European markets were openly lower on Monday after US President Donald Trump imposed commercial prices on several countries and threatened to do the same with the European Union and the United Kingdom
The pan -European Stoxx 600 fell 1.34% at 8:30 am London time, all sectors are firmly in negative territory.
The Autos Stoxx 600 index fell 3.5%, deactivated, while technological, industrial and mining indices each lost around 2%. Germany Dax The index was more than 1.7% lower than the first transactions.
The region’s markets reacted negatively to the decision of President Trump this weekend to slap 25% of prices on imports from Mexico and Canada and a 10% levy on goods from China. Prices are expected to come into force on Tuesday. The United States made around $ 1.6 billion in business with the three countries.
Canada retaliated with its own sanctions against American imports and Mexico threatened to do the same.

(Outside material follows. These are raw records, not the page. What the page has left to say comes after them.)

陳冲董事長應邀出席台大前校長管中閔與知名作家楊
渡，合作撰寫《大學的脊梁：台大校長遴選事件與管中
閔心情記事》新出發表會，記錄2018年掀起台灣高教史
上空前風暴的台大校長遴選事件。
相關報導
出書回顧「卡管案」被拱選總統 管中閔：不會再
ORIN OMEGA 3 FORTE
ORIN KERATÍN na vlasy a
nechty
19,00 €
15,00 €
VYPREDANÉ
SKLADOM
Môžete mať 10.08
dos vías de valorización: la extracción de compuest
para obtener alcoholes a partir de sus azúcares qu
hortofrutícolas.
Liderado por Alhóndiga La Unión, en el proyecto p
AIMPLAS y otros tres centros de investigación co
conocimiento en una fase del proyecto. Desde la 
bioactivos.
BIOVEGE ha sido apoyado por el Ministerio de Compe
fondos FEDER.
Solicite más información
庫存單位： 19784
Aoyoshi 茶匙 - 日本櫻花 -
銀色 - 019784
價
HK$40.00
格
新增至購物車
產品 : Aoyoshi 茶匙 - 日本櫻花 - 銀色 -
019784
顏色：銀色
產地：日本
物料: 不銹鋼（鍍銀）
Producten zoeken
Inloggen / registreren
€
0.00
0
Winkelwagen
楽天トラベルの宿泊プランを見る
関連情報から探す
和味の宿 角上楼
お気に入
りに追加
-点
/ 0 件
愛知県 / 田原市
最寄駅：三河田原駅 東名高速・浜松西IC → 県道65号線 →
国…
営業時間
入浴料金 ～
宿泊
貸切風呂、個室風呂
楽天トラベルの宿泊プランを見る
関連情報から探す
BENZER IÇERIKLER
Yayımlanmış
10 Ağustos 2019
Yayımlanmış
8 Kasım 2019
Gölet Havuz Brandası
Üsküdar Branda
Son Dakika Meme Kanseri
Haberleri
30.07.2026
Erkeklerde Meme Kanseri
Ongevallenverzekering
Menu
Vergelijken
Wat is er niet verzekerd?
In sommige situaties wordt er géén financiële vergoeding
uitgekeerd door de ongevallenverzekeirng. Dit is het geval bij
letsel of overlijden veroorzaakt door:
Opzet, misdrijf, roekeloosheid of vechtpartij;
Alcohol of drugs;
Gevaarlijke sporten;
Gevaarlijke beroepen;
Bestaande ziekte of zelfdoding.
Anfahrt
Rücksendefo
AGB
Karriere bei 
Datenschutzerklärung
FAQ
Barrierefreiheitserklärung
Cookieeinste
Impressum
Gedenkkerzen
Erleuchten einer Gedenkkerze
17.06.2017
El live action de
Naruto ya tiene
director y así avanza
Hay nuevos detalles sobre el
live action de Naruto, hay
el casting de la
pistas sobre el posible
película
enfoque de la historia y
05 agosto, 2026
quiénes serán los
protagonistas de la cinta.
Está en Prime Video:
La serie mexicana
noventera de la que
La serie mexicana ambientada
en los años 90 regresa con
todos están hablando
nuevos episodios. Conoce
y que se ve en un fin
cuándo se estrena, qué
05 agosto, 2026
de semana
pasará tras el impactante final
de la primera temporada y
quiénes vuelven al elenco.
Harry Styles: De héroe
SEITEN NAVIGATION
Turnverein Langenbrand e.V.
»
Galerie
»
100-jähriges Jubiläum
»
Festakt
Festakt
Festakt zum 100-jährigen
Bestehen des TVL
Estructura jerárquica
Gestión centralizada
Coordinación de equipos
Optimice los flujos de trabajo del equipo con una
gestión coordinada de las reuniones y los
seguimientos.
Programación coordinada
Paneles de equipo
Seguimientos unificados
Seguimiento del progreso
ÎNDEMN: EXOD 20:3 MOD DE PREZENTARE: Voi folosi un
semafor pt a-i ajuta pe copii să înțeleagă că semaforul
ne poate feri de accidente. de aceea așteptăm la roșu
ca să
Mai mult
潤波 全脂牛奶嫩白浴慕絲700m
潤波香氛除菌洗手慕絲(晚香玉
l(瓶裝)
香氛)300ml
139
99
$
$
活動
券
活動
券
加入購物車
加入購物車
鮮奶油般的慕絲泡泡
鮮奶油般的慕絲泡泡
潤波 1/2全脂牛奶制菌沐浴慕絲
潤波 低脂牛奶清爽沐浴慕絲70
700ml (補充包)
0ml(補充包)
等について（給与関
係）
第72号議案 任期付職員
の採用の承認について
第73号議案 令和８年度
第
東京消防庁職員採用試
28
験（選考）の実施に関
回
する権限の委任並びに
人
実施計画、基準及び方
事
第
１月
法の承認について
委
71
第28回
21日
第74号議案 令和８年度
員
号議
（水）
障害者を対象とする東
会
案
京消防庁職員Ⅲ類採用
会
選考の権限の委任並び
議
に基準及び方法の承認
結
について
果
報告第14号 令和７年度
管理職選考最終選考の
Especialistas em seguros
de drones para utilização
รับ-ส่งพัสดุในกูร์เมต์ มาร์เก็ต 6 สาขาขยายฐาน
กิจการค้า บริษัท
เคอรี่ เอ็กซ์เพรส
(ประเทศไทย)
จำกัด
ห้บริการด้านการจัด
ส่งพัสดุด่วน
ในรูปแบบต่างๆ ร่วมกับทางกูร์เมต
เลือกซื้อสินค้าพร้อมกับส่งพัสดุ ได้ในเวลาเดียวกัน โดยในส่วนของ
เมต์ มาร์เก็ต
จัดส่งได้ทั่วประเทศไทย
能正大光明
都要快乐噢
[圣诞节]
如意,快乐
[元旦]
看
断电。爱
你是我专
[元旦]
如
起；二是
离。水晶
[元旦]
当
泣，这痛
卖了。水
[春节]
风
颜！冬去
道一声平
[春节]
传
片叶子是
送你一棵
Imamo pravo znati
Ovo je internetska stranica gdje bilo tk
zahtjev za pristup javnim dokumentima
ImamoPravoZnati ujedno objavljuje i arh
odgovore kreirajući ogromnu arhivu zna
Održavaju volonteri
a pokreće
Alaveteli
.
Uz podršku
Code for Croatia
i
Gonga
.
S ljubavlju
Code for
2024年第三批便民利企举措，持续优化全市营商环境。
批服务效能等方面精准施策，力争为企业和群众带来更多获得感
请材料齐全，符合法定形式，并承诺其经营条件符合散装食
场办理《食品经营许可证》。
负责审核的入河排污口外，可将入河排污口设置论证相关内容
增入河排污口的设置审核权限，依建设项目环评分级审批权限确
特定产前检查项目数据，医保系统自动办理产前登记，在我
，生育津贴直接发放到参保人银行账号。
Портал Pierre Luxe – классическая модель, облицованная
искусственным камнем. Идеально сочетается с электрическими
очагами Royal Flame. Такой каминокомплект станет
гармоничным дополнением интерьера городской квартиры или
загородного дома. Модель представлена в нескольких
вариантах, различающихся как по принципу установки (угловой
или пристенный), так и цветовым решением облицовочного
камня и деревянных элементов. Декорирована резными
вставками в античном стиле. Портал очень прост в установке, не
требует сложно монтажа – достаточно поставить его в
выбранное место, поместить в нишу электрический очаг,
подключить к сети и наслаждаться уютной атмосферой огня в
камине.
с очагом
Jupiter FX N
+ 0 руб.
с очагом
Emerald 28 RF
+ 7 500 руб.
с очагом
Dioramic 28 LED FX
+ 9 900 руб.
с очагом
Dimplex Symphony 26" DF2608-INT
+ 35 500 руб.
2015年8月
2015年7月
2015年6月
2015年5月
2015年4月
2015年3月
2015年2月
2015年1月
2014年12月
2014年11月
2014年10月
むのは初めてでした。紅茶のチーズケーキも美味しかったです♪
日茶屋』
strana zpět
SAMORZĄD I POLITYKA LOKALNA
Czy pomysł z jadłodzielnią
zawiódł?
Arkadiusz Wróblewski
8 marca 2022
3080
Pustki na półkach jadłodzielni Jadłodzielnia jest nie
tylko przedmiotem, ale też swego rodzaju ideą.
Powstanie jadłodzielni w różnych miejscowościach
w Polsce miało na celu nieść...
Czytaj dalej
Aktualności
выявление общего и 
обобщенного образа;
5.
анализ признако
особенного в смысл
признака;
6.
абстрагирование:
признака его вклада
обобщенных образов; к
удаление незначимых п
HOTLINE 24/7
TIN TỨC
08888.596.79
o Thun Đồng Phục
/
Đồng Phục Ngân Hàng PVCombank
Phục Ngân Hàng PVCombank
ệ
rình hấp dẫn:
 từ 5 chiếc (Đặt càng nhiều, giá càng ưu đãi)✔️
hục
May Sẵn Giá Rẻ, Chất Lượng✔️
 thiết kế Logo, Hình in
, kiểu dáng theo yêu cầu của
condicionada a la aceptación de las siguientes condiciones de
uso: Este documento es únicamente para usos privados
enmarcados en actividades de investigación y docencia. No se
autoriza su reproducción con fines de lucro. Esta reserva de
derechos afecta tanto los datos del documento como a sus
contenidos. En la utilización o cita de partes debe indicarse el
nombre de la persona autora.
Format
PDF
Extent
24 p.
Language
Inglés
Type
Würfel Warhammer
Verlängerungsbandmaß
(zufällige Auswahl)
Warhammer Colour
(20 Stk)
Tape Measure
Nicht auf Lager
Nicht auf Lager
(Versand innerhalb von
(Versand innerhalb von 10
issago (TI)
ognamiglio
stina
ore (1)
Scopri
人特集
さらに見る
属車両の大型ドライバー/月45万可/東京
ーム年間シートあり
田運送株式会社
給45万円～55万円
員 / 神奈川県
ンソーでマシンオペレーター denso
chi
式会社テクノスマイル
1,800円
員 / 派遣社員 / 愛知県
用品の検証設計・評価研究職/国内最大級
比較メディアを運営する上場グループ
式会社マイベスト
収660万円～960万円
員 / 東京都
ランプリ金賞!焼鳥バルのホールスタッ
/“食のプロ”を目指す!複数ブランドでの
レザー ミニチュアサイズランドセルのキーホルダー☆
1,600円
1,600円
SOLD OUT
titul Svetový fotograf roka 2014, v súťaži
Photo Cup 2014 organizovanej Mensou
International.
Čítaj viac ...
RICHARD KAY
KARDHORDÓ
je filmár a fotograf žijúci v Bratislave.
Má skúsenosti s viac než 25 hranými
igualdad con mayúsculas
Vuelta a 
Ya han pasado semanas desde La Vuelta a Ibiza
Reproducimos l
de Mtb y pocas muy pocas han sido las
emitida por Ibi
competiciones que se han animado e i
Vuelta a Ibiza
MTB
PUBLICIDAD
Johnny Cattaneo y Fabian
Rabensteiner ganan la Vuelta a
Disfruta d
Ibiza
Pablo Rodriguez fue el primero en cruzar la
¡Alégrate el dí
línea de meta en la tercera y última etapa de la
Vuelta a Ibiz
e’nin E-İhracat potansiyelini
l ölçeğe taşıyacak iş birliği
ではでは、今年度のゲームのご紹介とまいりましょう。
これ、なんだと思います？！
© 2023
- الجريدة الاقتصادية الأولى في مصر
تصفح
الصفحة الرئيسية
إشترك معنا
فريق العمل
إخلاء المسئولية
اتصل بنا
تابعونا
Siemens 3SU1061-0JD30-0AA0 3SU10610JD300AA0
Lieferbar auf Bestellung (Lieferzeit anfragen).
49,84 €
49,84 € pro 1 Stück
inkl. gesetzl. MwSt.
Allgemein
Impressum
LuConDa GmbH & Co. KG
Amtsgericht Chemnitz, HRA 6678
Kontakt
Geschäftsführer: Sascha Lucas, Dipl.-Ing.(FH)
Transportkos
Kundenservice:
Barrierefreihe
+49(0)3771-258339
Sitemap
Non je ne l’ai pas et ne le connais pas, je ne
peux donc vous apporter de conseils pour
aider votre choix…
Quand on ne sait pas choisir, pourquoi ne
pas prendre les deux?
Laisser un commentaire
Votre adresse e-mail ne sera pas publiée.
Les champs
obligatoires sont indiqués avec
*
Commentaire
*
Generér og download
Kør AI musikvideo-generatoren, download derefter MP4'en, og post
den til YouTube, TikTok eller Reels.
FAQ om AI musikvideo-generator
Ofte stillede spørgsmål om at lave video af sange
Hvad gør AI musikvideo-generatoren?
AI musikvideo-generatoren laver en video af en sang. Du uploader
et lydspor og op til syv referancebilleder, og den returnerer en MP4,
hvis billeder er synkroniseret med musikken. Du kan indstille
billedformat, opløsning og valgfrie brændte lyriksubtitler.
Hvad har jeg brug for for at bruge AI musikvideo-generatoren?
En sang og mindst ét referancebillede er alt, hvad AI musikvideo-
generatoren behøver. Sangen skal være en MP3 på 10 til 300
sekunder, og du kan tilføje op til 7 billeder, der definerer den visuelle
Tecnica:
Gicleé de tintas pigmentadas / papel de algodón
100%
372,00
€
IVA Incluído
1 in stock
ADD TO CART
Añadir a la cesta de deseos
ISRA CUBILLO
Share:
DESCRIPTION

Asked on Sunday on the prospect of prices on the goods of the United Kingdom and the European Union, Trump told the BBC that the two were “out of line” but that the EU was worse. He said that an agreement could be “concluded” with the United Kingdom, a country with which the United States has a more balanced commercial relationship, but firmly stood than prices on the EU “will certainly occur” and that they would be imposed “very soon.”
Trump described the American trade deficit with the EU as an “atrocity”, repeating his previous comments that the block had “really benefited” from the United States. An EU spokesperson said that the block would “respond” firmly “to any new American price on its goods.
The markets in Asia-Pacific exchanged a decrease overnight after Trump’s pricing decision, while American actions have dropped on Sunday evening while investors weighed new American tariffs and their potential impact on the economy and business benefits.